Hey all, I've come to you seeking advice and instruction on how to resolve a problem I'm having with my Snapper lawn mower (model# RP217018BV). It has a 7 hp. Briggs Intek OHV motor that will start but dies again in about 2 seconds. I'm thinking its an issue with the carb but since I don't know much about this kind of stuff I thought I'd go to the experts first and see what you guys think. It's been a fantastic mower up until now and I need to get it fixed because my yard is starting to resemble the Amazon. Any and all help is much appreciated. Thanks.


----------



## 30yearTech (Sep 14, 2006)

This generally indicates a problem with the delivery of fuel through your carburetor. It could also be caused by water in the fuel. In either case, you are going to need to have a look inside the float bowl of the carb.

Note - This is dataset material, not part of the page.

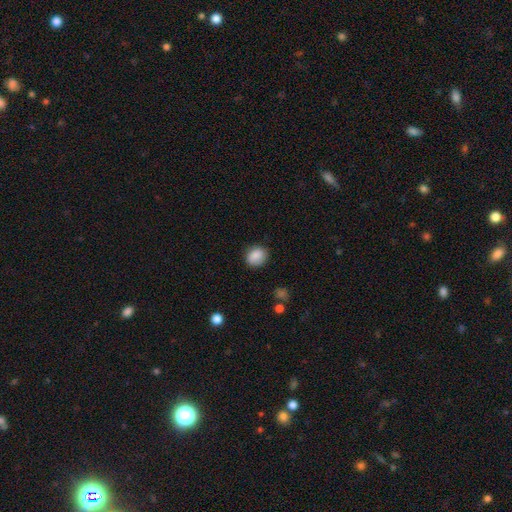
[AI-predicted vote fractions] The model was most divided on "how rounded": round: 67%, in between: 32%, cigar-shaped: 1%. More confident: smooth or featured — smooth (85%); merging — none (82%).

Can you post the model type and code numbers off your engine?


----------



## Teediddy (Jun 12, 2010)

Attached are pics of the stickers off the engine and the deck. Hopefully this gives you what you need. 

P.S. Sorry the poor quality cell phone pics.


----------



## 30yearTech (Sep 14, 2006)

Teediddy said:


> Attached are pics of the stickers off the engine and the deck. Hopefully this gives you what you need.
> 
> P.S. Sorry the poor quality cell phone pics.


Not really, need the model type and code numbers off the engine. They should be stamped into the valve cover or could also be located on the blower housing above the muffler.


----------



## Teediddy (Jun 12, 2010)

*Gotcha.*

Here you go... Thanks again for your help.


----------



## Teediddy (Jun 12, 2010)

So, anyone know where I can get info on the carb for my mower? Maybe a repair manual? Thanks.


----------



## junebug1701 (Jun 15, 2009)

Teediddy said:


> So, anyone know where I can get info on the carb for my mower? Maybe a repair manual? Thanks.


Go here:

http://www.briggsandstratton.com/index.aspx

and click on "Maintenance and Repair" and then "Manuals, Parts Lists & Wiring Diagrams".

Enter your engine model number which is 

128602-0149-E1

and you will find an operator's manual and illustrated parts list. Maybe somebody else here can tell you where to find a service manual. Good luck!


----------



## 30yearTech (Sep 14, 2006)

Teediddy said:


> So, anyone know where I can get info on the carb for my mower? Maybe a repair manual? Thanks.


This service manual should cover your engine.

http://www.mymowerparts.com/pdf/Bri... Single Cylinder L-Head BRIGGS & STRATTON.pdf


----------